> [What the task asks]
Could you reproduce the listing below verbatim, starting at the line that contains "collector number: 1072" and ending with the final line of the listing?

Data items
------------------------

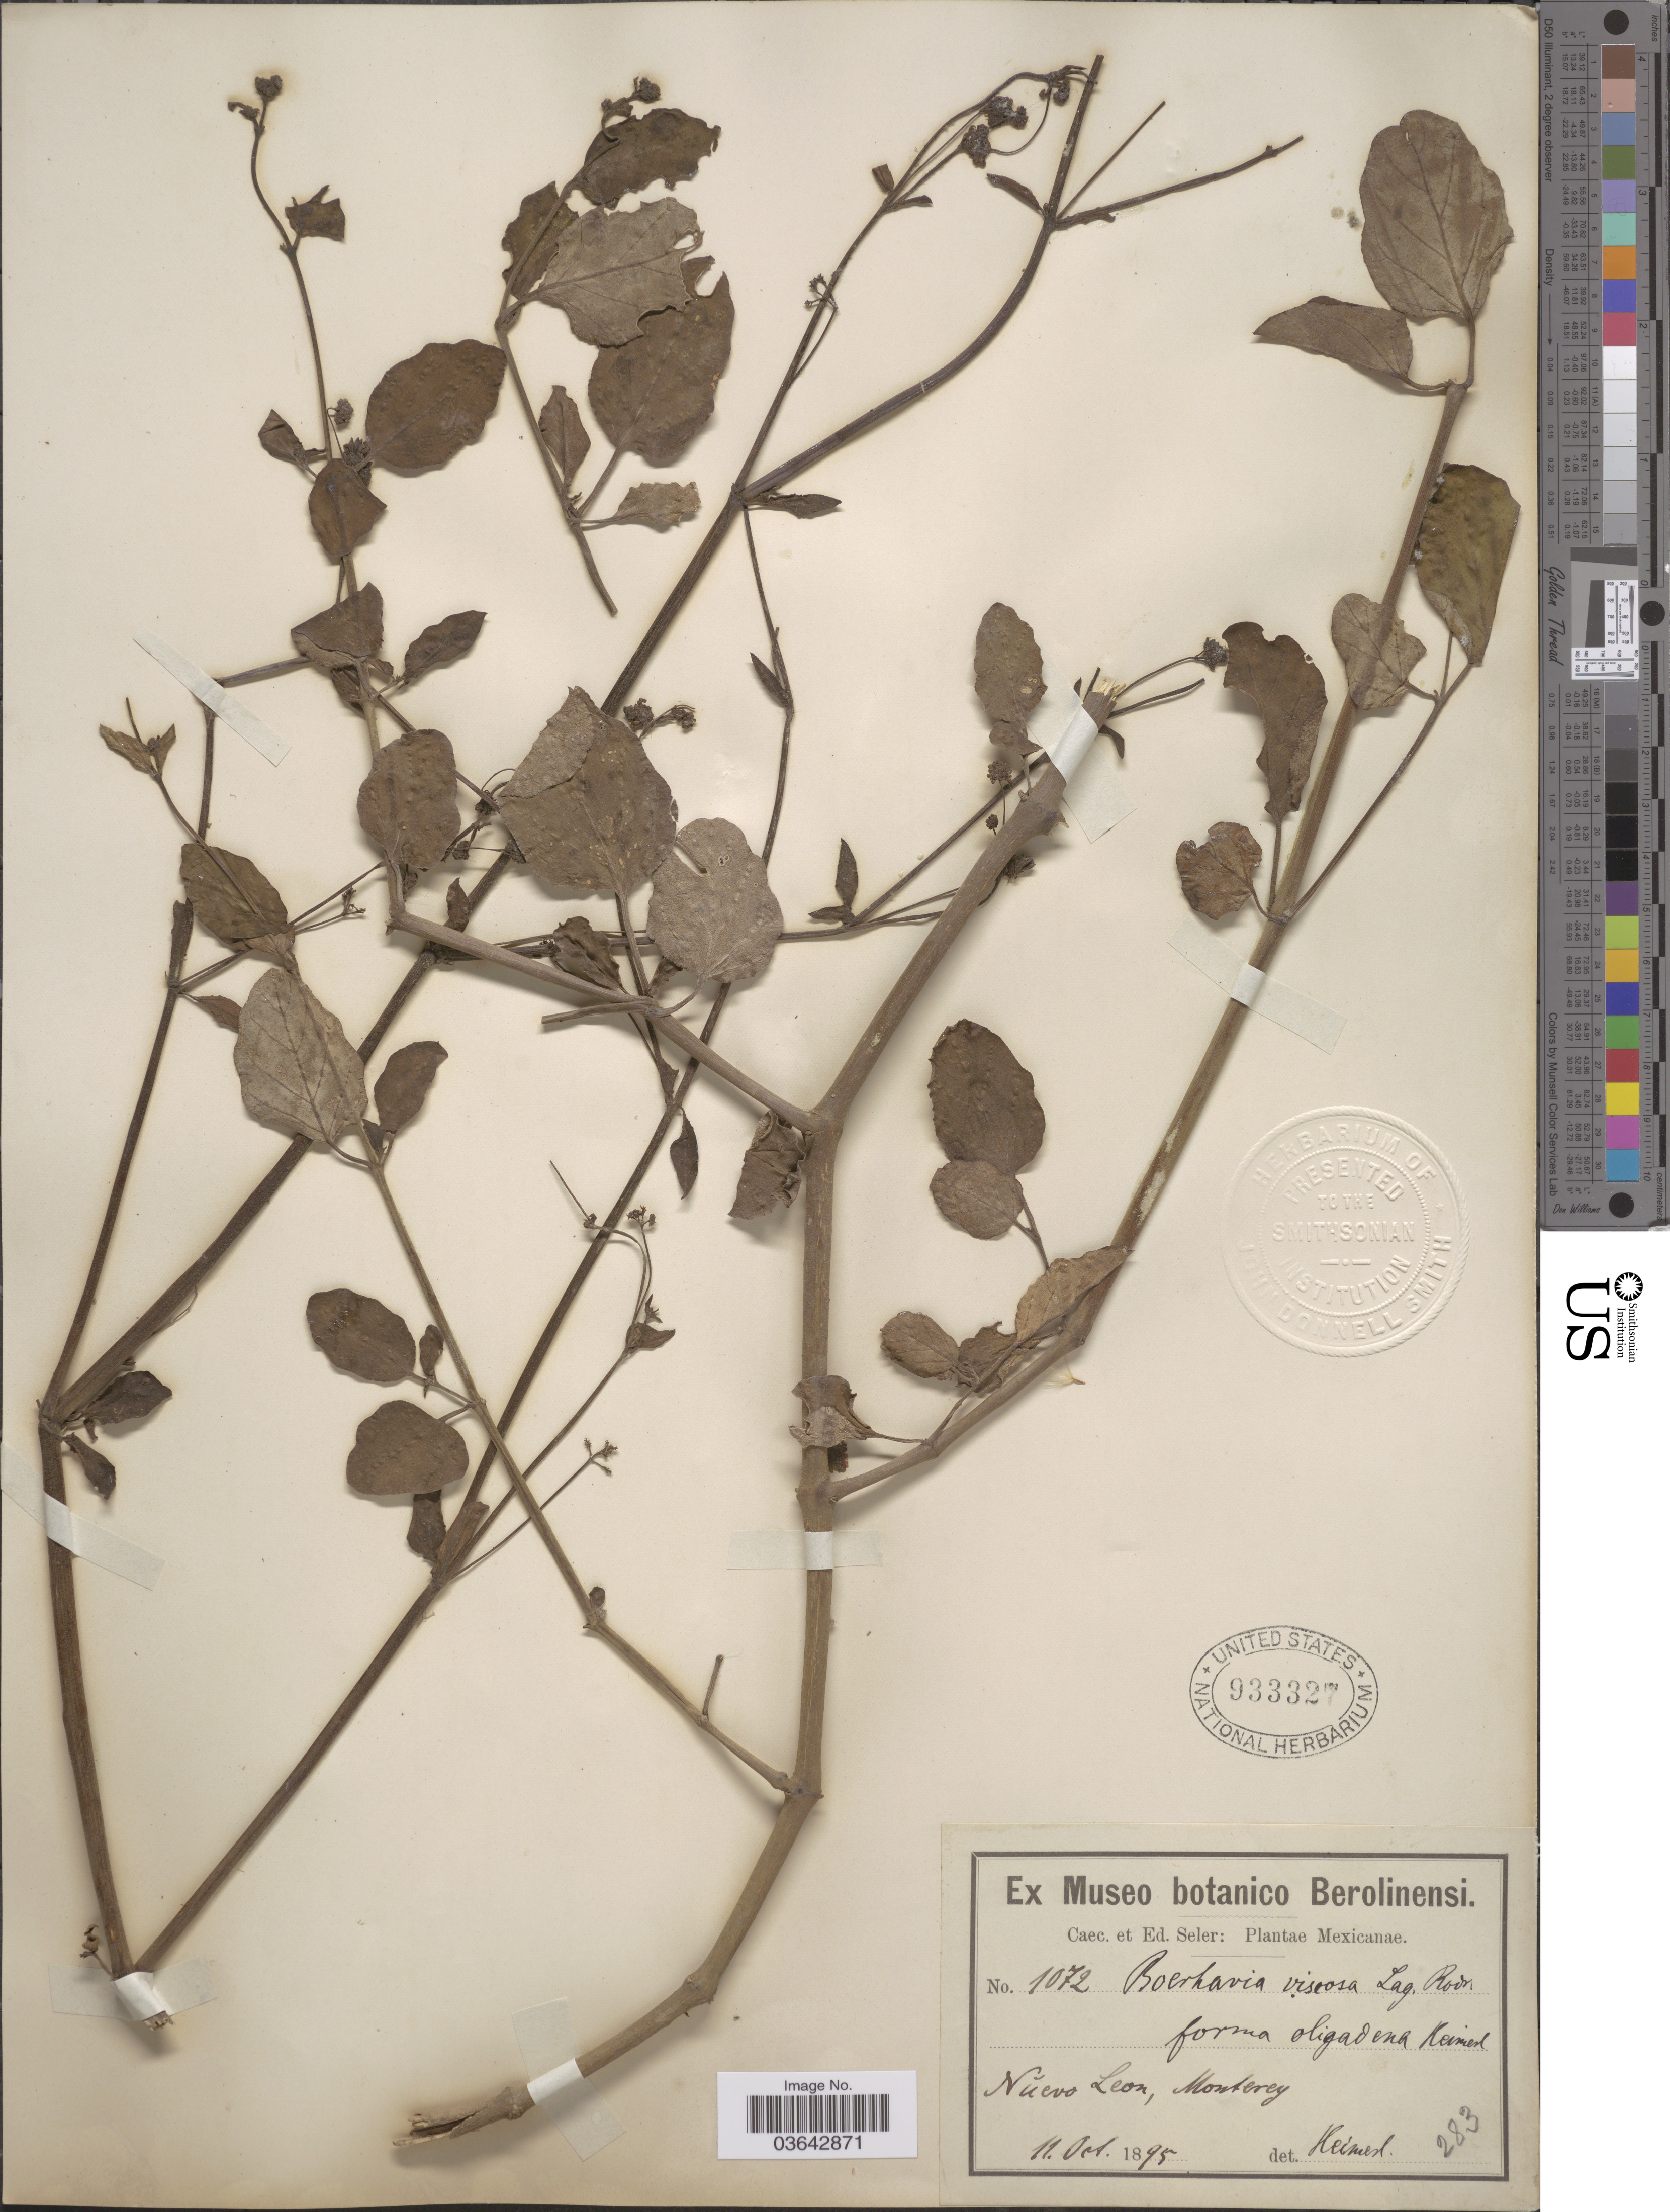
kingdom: Plantae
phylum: Tracheophyta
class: Magnoliopsida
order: Caryophyllales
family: Nyctaginaceae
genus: Boerhavia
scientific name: Boerhavia caribaea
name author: Jacq.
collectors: ex Caec. et Ed Seler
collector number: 1072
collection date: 1895-10-11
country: Mexico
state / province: Nuevo León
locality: Monterey.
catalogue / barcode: US 933327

------------------------

> [Solution]
collector number: 1072
collection date: 1895-10-11
country: Mexico
state / province: Nuevo León
locality: Monterey.
catalogue / barcode: US 933327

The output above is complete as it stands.